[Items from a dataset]
▬▬▬▬▬▬
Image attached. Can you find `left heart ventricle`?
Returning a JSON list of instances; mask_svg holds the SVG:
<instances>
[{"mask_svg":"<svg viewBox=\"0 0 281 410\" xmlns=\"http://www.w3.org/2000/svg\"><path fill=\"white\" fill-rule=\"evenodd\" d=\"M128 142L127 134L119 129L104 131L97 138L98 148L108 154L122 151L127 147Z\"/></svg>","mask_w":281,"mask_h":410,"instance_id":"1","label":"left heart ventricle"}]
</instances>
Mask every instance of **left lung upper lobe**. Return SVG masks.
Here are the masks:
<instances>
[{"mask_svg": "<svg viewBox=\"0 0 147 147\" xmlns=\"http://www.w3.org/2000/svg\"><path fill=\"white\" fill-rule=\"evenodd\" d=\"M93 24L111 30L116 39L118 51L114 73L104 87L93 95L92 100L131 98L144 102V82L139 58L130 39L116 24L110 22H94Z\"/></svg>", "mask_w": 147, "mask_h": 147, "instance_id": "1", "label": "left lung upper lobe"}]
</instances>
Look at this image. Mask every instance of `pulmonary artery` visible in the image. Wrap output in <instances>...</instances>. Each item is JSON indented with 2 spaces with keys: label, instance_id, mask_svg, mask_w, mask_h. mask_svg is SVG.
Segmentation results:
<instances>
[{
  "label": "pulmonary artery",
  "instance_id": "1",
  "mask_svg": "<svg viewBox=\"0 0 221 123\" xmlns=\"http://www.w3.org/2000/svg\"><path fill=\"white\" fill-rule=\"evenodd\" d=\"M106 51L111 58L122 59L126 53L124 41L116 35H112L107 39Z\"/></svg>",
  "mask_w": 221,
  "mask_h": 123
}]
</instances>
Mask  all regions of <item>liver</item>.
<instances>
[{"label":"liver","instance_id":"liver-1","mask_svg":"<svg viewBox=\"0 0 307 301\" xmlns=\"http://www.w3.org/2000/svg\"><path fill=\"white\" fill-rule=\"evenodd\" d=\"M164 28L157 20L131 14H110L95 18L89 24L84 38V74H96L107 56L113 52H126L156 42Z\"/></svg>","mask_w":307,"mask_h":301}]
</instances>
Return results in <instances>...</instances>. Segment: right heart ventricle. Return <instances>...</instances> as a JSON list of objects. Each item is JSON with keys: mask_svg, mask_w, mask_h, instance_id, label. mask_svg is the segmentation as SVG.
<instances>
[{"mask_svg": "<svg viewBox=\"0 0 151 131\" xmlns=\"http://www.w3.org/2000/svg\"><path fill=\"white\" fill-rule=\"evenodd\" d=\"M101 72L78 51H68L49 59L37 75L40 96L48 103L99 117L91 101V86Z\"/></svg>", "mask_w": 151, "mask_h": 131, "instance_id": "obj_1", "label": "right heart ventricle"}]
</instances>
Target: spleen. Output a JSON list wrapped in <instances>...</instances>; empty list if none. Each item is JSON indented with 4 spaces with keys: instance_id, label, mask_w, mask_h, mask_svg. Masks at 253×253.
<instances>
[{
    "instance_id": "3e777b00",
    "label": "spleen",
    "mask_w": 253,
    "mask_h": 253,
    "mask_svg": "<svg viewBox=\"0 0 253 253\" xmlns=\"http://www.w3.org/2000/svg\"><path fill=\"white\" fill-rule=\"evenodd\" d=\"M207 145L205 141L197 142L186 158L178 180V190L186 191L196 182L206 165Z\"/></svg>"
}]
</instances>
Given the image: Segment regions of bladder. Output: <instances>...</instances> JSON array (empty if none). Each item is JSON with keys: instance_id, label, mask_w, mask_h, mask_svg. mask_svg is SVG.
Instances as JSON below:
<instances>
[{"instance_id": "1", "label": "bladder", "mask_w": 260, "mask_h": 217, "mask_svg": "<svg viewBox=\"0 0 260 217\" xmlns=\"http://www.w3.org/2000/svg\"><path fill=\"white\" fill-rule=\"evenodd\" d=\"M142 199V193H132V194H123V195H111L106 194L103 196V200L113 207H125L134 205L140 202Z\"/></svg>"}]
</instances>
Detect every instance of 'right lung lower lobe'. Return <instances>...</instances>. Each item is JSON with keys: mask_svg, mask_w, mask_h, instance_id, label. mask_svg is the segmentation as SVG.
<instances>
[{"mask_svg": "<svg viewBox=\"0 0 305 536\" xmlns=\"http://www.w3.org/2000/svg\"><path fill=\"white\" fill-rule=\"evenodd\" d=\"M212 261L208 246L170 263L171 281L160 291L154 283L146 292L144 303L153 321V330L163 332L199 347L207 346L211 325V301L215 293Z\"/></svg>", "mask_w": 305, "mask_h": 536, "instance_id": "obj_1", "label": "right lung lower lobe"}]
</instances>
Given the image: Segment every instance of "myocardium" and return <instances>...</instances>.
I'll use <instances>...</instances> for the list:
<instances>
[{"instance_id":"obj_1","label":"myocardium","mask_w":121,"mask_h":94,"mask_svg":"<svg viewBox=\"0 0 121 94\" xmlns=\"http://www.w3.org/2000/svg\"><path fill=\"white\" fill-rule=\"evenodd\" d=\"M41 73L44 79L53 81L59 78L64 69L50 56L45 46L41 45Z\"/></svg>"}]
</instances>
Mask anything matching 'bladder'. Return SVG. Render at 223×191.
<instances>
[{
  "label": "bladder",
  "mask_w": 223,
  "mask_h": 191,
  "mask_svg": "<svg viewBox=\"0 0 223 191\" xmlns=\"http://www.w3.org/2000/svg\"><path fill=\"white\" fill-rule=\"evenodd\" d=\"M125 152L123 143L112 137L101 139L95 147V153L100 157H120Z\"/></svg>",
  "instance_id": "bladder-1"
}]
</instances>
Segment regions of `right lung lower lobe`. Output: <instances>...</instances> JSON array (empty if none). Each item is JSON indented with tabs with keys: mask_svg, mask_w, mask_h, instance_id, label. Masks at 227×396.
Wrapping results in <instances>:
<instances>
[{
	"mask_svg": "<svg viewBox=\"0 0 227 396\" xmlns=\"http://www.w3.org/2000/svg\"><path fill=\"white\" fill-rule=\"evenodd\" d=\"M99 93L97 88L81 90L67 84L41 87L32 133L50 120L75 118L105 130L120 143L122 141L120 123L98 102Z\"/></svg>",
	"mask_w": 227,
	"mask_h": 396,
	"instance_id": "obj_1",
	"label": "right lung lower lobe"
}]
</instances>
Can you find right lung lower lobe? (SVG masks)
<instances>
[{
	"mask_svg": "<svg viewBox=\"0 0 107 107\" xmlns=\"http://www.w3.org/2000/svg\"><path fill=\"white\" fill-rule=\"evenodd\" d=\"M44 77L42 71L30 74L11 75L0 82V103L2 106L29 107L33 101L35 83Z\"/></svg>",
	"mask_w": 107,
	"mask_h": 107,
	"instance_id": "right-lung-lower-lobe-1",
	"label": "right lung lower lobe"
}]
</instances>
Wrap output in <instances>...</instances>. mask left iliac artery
▬▬▬▬▬▬
▶ EXERCISE DETAILS
Report each line of the data above that contains the word "regions", copying the lines in full.

▶ COMPLETED TASK
Mask  all regions of <item>liver</item>.
Given the image: Segment regions of bladder. Output: <instances>...</instances> JSON array (empty if none). Each item is JSON with keys: instance_id, label, mask_w, mask_h, mask_svg. mask_svg is SVG.
Segment regions of `right lung lower lobe`. Output: <instances>...</instances> JSON array (empty if none). Each item is JSON indented with tabs with keys: mask_svg, mask_w, mask_h, instance_id, label. Masks at 227×396.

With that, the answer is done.